What to Do About a Wound Opening at the T-Junction After an Augmentation and Lift

By Dr. Kelly Killeen, MD FACS · Board-Certified Plastic Surgeon · Published May 13, 2025

When a wound opens after an augmentation plus lift, it is almost always at the T-junction, where the vertical and horizontal incisions meet, because that is the area with the most compromised blood supply. With an implant lurking beneath, I tend to be aggressive: clean it out and re-close it, often with a negative pressure device, because I do not want bacteria getting to that implant.

What to Do About a Wound Opening at the T-Junction After an Augmentation and Lift

This is a fantastic question, and a common worry. I can't give personal medical advice, but let's talk in general about what we do when you get a wound opening after a breast augmentation and breast lift done at the same time, especially with an anchor pattern incision. If you've had this combination and a little spot opens up, here's what's going on and how surgeons handle it.

Why It Almost Always Opens at the T-Junction

When a wound opens after an augmentation plus a lift (a mastopexy), it's almost always in one specific spot: what we call the T-junction, where the vertical incision meets the horizontal incision along the breast crease.

There's a reason for that. Based on how the surgery is done, the T-junction is the area with the most compromised blood supply. The tissue right at that meeting point has been moved and tailored the most, so it has the least robust circulation, and that's almost always where we run into trouble with healing. So if you have an opening there, you're not unusual, that's the classic location.

How I Personally Manage These (I'm Aggressive About It)

I'll be upfront: I'm more aggressive about managing these wounds than some surgeons are, and the reason is simple, there's an implant lurking beneath.

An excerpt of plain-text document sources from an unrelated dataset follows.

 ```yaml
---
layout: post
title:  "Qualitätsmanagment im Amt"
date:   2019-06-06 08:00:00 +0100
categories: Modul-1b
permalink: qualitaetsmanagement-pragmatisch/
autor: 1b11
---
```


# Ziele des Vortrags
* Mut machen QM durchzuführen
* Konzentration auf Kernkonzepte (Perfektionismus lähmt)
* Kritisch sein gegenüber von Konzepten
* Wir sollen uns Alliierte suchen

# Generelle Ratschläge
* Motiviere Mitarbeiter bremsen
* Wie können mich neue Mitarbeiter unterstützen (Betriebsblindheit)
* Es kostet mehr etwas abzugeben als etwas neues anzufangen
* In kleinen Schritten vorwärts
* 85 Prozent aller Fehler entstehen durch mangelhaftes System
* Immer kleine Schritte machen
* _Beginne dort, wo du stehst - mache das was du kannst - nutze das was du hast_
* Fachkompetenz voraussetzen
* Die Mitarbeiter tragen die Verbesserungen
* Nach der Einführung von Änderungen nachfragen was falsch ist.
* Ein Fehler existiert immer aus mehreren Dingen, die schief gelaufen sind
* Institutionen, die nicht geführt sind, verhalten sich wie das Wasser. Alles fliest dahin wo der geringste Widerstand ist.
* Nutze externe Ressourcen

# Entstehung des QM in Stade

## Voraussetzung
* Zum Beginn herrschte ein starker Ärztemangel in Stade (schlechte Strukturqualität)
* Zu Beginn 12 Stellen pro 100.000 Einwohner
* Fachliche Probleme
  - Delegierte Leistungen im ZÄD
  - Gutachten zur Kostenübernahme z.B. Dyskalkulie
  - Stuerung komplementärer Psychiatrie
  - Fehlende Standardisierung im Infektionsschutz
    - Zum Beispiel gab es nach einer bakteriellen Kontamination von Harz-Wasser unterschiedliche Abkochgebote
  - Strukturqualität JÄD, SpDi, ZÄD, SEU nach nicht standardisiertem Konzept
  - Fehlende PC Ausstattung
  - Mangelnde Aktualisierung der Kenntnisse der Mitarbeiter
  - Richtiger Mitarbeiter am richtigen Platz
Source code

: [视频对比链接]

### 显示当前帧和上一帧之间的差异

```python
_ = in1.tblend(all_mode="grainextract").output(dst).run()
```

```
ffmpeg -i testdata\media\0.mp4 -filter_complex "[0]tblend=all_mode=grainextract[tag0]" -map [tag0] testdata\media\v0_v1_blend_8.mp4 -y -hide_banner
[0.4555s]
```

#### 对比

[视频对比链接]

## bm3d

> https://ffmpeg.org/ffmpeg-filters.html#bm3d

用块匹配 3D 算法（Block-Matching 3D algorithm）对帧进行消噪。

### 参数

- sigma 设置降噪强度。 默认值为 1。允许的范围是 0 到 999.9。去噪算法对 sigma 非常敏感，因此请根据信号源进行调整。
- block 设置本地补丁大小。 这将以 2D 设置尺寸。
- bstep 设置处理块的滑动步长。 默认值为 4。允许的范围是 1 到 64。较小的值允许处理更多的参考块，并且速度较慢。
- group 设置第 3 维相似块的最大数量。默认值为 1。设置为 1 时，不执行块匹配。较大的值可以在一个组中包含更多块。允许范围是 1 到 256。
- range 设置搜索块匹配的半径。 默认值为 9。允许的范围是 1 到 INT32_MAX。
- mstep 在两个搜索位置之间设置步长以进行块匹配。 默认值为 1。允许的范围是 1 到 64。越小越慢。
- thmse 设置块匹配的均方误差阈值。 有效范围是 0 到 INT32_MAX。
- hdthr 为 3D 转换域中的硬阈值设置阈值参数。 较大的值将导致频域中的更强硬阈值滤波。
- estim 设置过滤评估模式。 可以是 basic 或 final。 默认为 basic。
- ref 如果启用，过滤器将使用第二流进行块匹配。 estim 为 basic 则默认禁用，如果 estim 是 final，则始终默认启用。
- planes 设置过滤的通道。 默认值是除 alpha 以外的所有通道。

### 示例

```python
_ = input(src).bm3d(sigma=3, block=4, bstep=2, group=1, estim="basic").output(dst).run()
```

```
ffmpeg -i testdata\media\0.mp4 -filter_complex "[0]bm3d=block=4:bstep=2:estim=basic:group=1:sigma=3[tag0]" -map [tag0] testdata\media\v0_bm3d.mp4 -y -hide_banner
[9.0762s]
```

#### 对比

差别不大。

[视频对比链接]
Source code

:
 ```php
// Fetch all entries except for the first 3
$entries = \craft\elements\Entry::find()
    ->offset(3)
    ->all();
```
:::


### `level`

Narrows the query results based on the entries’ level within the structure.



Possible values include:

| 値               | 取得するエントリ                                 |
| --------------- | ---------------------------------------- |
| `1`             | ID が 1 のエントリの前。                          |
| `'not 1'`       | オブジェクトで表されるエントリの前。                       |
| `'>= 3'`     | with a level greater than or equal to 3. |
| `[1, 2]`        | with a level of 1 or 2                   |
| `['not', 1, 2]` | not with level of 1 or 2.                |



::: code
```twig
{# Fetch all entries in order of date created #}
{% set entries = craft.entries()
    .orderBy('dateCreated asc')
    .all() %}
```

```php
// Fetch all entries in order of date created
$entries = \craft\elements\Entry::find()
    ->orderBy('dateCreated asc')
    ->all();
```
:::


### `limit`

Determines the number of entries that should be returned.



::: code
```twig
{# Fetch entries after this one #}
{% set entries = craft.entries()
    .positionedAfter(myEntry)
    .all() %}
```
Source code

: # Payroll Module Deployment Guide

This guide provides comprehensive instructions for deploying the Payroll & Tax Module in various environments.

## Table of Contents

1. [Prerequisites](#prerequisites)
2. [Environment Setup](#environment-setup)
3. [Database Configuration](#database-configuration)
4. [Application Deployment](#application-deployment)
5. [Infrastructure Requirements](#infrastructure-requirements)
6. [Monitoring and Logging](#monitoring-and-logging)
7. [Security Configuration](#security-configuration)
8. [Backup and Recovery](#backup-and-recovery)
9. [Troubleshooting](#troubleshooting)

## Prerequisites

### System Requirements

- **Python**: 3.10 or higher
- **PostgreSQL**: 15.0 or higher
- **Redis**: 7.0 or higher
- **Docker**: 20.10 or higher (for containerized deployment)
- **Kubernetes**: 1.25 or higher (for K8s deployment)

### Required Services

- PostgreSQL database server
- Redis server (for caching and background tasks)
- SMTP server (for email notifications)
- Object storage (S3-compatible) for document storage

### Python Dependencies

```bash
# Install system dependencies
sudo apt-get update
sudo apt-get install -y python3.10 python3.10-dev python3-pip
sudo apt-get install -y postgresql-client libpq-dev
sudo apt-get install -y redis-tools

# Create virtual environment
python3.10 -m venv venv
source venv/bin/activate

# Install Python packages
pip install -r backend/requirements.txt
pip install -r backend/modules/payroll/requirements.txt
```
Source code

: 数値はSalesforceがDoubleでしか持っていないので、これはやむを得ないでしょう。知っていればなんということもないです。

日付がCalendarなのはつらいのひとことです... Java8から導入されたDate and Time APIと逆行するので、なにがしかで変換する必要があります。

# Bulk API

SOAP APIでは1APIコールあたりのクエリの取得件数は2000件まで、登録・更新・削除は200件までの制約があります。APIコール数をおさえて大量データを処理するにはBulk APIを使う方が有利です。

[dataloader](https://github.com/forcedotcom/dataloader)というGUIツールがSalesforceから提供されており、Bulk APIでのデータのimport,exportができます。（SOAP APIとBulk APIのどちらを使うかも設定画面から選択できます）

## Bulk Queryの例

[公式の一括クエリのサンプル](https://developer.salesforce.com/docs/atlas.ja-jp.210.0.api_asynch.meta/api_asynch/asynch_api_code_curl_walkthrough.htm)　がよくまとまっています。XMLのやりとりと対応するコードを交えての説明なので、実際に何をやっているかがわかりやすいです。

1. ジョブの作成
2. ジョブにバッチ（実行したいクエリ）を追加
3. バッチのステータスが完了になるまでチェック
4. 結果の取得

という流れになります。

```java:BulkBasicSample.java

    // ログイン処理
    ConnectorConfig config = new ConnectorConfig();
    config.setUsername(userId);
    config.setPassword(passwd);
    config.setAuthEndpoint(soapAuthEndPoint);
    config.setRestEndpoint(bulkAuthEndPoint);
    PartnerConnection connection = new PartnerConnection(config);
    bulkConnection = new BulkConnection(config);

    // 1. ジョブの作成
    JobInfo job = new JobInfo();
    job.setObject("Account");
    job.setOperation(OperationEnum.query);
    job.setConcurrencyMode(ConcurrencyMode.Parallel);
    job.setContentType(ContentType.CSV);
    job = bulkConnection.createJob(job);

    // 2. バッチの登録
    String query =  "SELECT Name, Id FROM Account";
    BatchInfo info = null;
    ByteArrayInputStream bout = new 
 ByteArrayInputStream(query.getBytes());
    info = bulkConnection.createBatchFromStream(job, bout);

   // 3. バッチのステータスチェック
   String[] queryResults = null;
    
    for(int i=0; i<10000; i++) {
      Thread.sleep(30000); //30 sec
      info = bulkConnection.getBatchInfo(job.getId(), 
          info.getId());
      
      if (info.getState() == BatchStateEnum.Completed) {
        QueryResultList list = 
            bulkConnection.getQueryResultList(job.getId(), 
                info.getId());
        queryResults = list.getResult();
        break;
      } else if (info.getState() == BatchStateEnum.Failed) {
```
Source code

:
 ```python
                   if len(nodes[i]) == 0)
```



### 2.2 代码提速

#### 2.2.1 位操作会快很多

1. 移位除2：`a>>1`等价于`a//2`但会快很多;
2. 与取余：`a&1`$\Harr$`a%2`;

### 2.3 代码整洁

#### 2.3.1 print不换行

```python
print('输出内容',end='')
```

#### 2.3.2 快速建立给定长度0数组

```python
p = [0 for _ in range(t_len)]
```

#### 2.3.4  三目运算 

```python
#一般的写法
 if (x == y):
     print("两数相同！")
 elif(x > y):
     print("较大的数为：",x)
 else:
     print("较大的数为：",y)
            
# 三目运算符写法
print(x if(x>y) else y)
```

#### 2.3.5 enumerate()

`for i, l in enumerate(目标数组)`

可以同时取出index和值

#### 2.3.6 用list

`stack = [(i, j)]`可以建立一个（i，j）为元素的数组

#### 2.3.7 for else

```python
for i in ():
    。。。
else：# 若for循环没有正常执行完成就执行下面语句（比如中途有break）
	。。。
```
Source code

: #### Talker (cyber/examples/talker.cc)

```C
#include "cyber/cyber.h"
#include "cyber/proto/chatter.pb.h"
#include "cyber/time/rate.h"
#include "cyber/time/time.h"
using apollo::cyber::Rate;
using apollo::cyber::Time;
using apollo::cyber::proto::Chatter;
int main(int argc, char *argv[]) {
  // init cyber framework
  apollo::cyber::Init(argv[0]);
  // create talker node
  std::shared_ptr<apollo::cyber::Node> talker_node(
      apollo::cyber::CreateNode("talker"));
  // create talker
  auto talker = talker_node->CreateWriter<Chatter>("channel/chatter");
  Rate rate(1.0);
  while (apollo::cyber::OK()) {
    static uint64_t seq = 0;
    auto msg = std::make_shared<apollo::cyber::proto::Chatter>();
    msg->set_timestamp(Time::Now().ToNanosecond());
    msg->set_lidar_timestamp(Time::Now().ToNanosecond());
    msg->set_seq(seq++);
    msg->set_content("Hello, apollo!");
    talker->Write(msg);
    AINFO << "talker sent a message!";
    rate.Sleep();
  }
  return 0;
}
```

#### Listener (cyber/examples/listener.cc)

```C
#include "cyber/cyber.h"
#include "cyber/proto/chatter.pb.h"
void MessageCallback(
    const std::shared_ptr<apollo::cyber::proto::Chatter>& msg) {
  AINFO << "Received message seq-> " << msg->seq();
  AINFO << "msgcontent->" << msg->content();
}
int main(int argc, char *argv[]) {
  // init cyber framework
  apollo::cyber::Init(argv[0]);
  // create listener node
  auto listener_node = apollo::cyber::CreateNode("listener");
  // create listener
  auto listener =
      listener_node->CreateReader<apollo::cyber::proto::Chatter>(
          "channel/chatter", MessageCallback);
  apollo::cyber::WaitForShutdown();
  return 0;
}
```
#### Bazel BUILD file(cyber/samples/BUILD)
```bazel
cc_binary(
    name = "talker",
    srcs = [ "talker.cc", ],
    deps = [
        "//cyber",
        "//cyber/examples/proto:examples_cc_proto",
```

For anything more than a tiny one-to-two-millimeter scab, I usually:

  • Clean the area out and re-close it surgically for my patient
  • Often place a vac or negative pressure device over the incision to help it heal

Why so aggressive? Because I do not want any access for bacteria to reach that implant. An open wound sitting directly over an implant is a pathway I'd rather close down quickly than watch and wait. So if one of these opens up even a little, I tend to address it decisively. The whole goal is the same reason we work so hard in the OR to keep bacteria away from implants in the first place.

How Other Surgeons Manage Them (Also Reasonable)

Not everyone takes my approach, and more conservative management is also legitimate, especially for a superficial opening. If the opening is just the skin and the deeper tissue looks healthy and together, many surgeons will treat it with wound care rather than re-closing it. How much wound care depends on the size and depth:

  • Very superficial openings often just need ointment and a dry dressing
  • Deeper openings sometimes need more, occasionally packing the wound (placing dressing material inside the wound, not just over the top)

I want to be fair here: packing is a perfectly accepted approach that many good surgeons use. It's just not my preference, again, because of that implant underneath. My instinct is to skip ahead to cleaning it up surgically and re-closing it, often with a negative pressure device over the incision.

There are also all kinds of advanced wound-care dressings we use that can help things heal faster. Your surgeon may have specific recommendations based on exactly how your wound looks, so their guidance for your situation comes first.

What About Antibiotics?

A common question: does an open wound mean you need antibiotics? In general:

  • A wound by itself is not an indication for antibiotics. Open wounds rarely become infected on their own.
  • But, there's an implant lurking. Because of that, surgeons are more likely to prescribe antibiotics in this exact situation (an opening over an implant) than they would be for the same wound after a lift or reduction with no implant.

So you may well be put on antibiotics here even though the wound alone wouldn't normally warrant it, and that's a reasonable, implant-driven judgment call.

Quick Summary

If you have a small opening after an augmentation plus mastopexy:

  • Superficial and small — usually just local wound care, exactly what that looks like depends on your surgeon's preferences.
  • A little deeper — some surgeons will pack the wound or place dressings within it. (Not my favorite, but accepted.)
  • My preferred next stepclean it up surgically and re-close everything, with or without a vac / negative pressure healing device over the incision.

The Bottom Line

An opening at the T-junction after an augmentation and lift is the most common spot to have wound trouble, because that's where the blood supply is most compromised. Management ranges from simple wound care for superficial openings to surgical re-closure for anything more, and reasonable surgeons land in different places on that spectrum.

The one thing that ties it all together: when there's an implant underneath, everyone tends to be more cautious, more likely to re-close, more likely to use antibiotics, because protecting that implant is the priority. It's stressful for everyone involved when a wound opens over an implant, which is exactly why we manage these complications closely and don't just leave them to chance. Follow your own surgeon's plan, they're tailoring it to how your wound actually looks.